IMF ile uygulanacak yeni programın ilkeleri üzerinde görüşmeler sürerken, Türkiye'nin borç stoku konusunda umut verici rakamlar da konuşuldu. IMF Avrupa Bölüm Başkanı Michael Deppler, Ankara temaslarında 'borç sorunu'nu sıkça gündeme getirdi. Deppler, "Türkiye, diğer gelişmekte olan ülkelere kıyasla kamu sektörü borcu yüksek bir ülke. Bu nedenle Türkiye'de diğer amaçların önüne geçen amaç, borcun düşürülmesi olmalıdır. Örneğin AB'ye aday ülkelere göre, Türkiye'nin kamu borcu bunların iki katı düzeyinde" dedi. Bunun üzerine Deppler'a, "2003 yılı sonunda yüzde 70.4 civarında olan borç/GSMH oranı Nisan 2004 itibariyle yüzde 67.7'ye indi" bilgisi verildi.

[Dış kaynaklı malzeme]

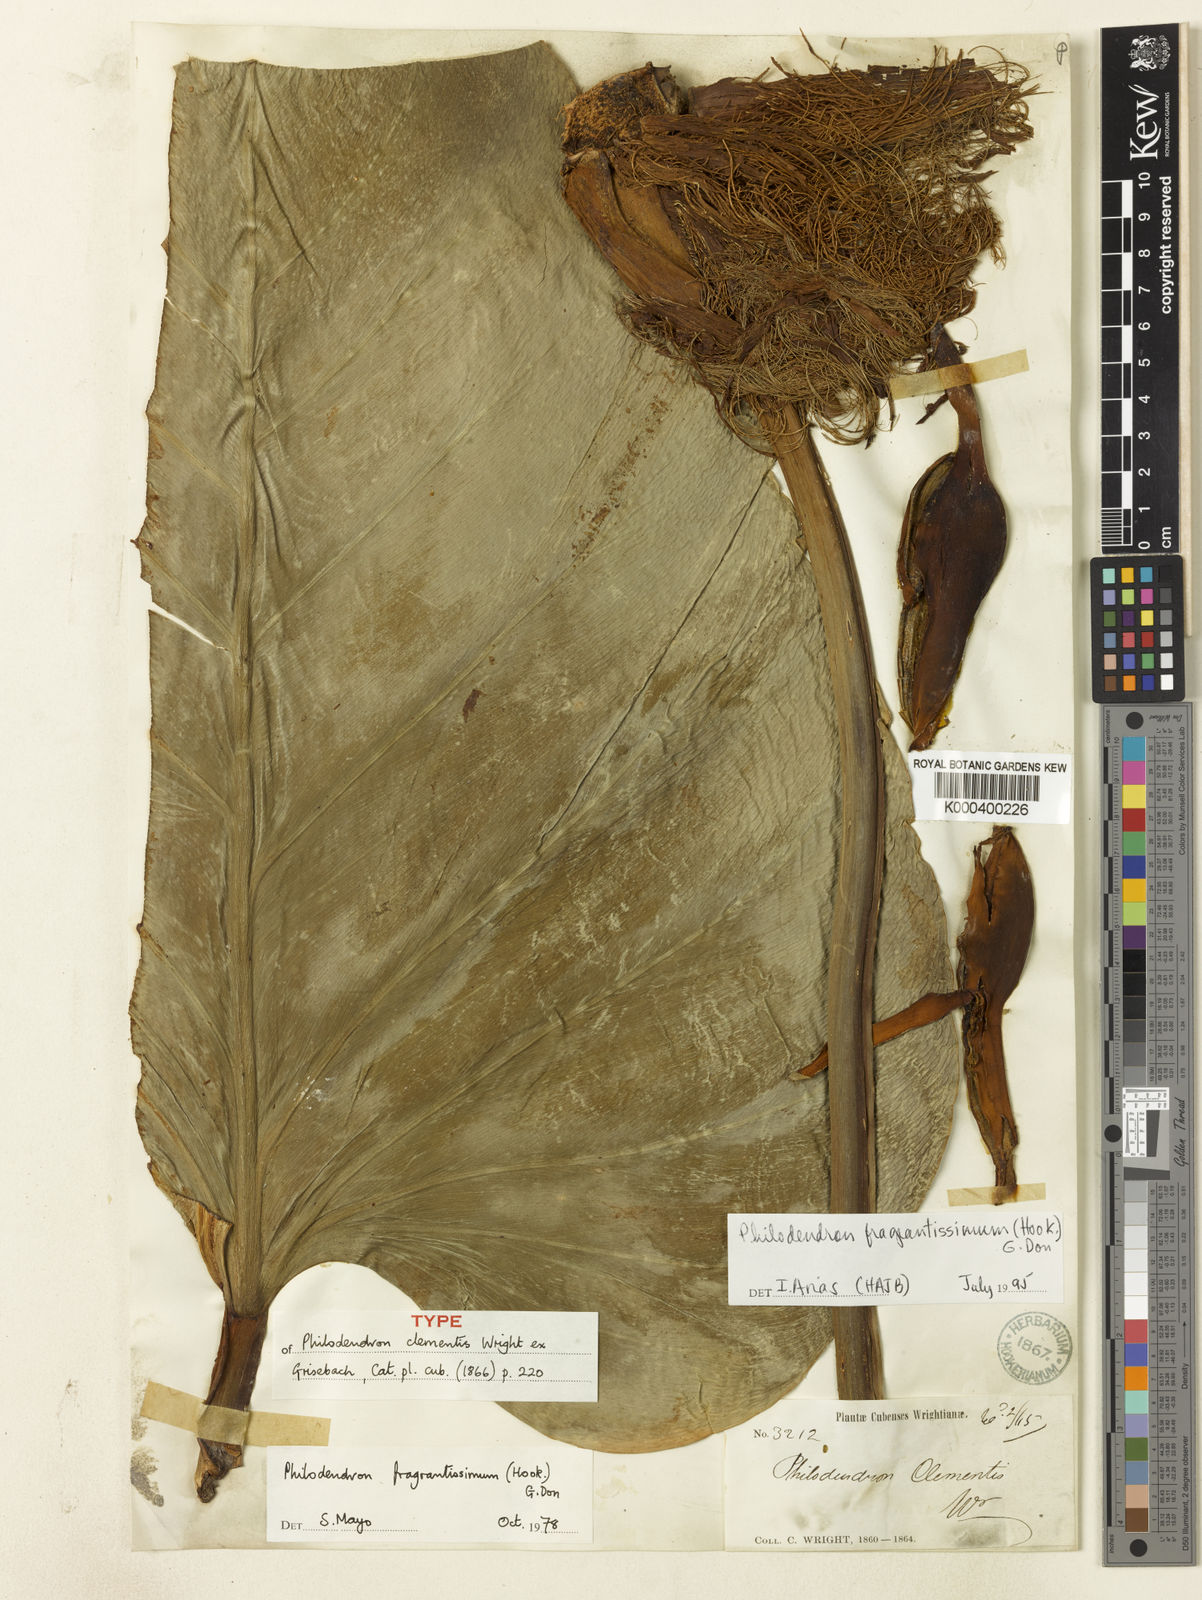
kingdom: Plantae
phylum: Tracheophyta
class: Liliopsida
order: Alismatales
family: Araceae
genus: Philodendron
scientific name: Philodendron fragrantissimum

Bu oran, AB'nin ekonomik kriterlerini belirleyen Maastricht Kararları'ndaki yüzde 60'lık üst sınıra Türkiye'nin yaklaştığını gösterdi. Deppler'ın ziyaret ettiği Sanayi Bakanı Ali Coşkun ise bir adım ileri giderek Türkiye'nin sanıldığı kadar borçluluğu yüksek bir ülke olmadığını savundu. Coşkun, "Kayıtdışı ekonomiyi de hesaba katarsanız aslında Türkiye'nin borcunun milli gelirine oranı yüzde 40'lara iniyor. Önemli olan gerçek potansiyeli kayda alabilmek" dedi.
MEMUR SAYISI FAZLA Deppler, Başbakan Yardımcısı Mehmet Ali Şahin'le görüşmesinde, memur sayısını ve maaş zammını gündeme getirdi. IMF'nin 2005 yılından itibaren kamu sektörünün büyüklüğüne odaklanacağını ve bu alanda alınacak tedbirleri tartışmaya açacağını hissettiren Deppler, üstü kapalı Türkiye'deki memur sayısının fazlalığından söz etti. Şahin ise Türkiye'deki kamu personeli sayısının 70 milyonluk nüfusla kıyaslandığında sanıldığı kadar yüksek olmadığını, nüfusu Türkiye'ye yakın ülkelerdeki memur sayısının daha fazla olduğunu anlattı. Maaş zamlarının hedef enflasyona göre belirlendiğini, buna devam edeceğini belirten Şahin, Kamu Personel Reformu ile ücret sisteminin yeniden ele alınacağını, dengesizliklerin giderilip performansa dayalı ücret sistemine geçileceğini kaydetti.